▸ **JOB ITEM**
Reproduce the rows from the line containing "Kostenloser Versand" through the final line, leaving out the pictures.

▸ **RECORDS PROVIDED**
____________________

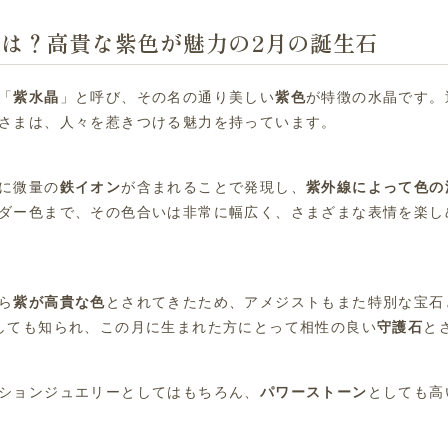
は？高貴な紫色が魅力の2月の誕生石
「
紫水晶
」と呼び、その名の通り美しい
紫色
が特徴の水晶です。
さまは、人々を惹きつける魅力を持っています。
に微量の
鉄イオン
が含まれることで発現し、
紫外線によって色の
ダー色まで、その色合いは非常に幅広く、さまざまな表情を楽し
ら
紫が高貴な色
とされてきたため、アメジストもまた特別な宝石
しても知られ、この月に生まれた方にとって相性の良い
守護石
と
ションジュエリーとしてはもちろん、
パワーストーン
としても高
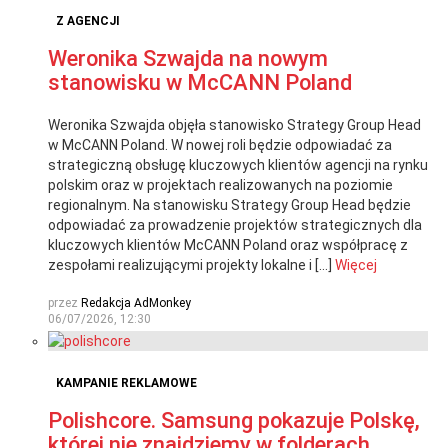
Z AGENCJI
Weronika Szwajda na nowym
stanowisku w McCANN Poland
Weronika Szwajda objęła stanowisko Strategy Group Head
w McCANN Poland. W nowej roli będzie odpowiadać za
strategiczną obsługę kluczowych klientów agencji na rynku
polskim oraz w projektach realizowanych na poziomie
regionalnym. Na stanowisku Strategy Group Head będzie
odpowiadać za prowadzenie projektów strategicznych dla
kluczowych klientów McCANN Poland oraz współpracę z
zespołami realizującymi projekty lokalne i […]
Więcej
przez
Redakcja AdMonkey
06/07/2026, 12:30
KAMPANIE REKLAMOWE
Polishcore. Samsung pokazuje Polskę,
której nie znajdziemy w folderach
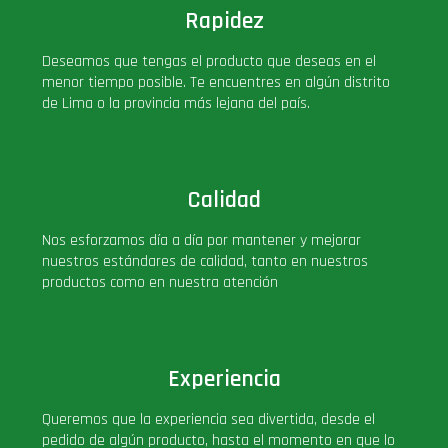
Rapidez
PLUS!
Deseamos que tengas el producto que deseas en el
menor tiempo posible. Te encuentres en algún distrito
Plush
de Lima o la provincia más lejana del país.
Pop Nook (Rincon)
Calidad
Pop Regular
Nos esforzamos día a día por mantener y mejorar
Pop Rides
nuestros estándares de calidad, tanto en nuestros
productos como en nuestra atención
Pop Town
Premium
Experiencia
Queremos que la experiencia sea divertida, desde el
PRÓXIMAMENTE
pedido de algún producto, hasta el momento en que lo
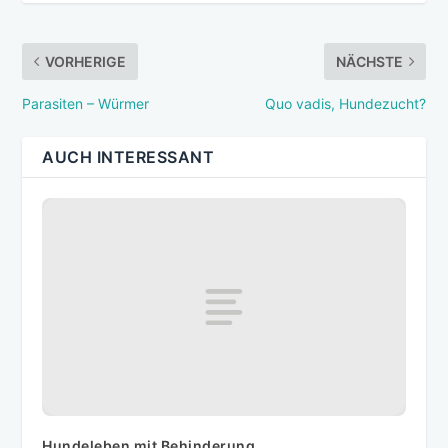
VORHERIGE
NÄCHSTE
Parasiten – Würmer
Quo vadis, Hundezucht?
AUCH INTERESSANT
Hundeleben mit Behinderung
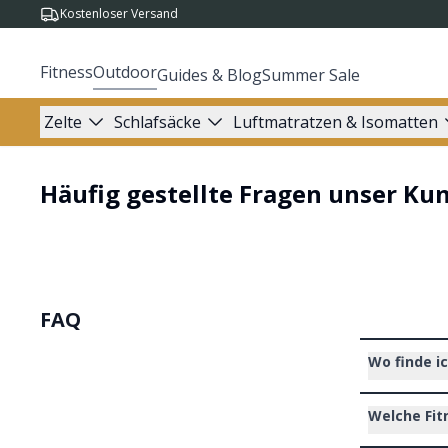
Kostenloser Versand
Fitness
Outdoor
Guides & Blog
Summer Sale
Zelte
Schlafsäcke
Luftmatratzen & Isomatten
Häufig gestellte Fragen unser Ku
FAQ
Wo finde i
Welche Fit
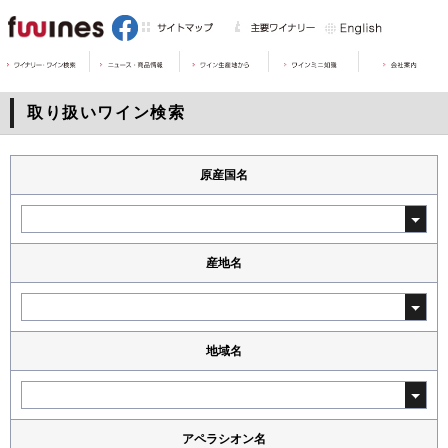
取り扱いワイン検索
原産国名
産地名
地域名
アペラシオン名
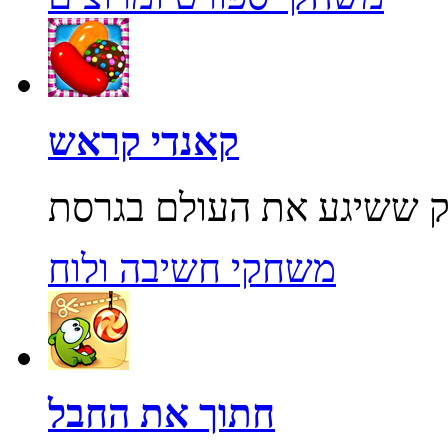
קאנדי קראש
משחקי חשיבה ולוח
חתוך את החבל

____________________

▸ **SOLUTION BELOW**
Kostenloser Versand
Fitness
Outdoor
Guides & Blog
Summer Sale
Zelte
Schlafsäcke
Luftmatratzen & Isomatten
Häufig gestellte Fragen unser Ku
FAQ
Wo finde i
Welche Fit
取り扱いワイン検索
原産国名
産地名
地域名
アペラシオン名
קאנדי קראש
משחקי חשיבה ולוח
חתוך את החבל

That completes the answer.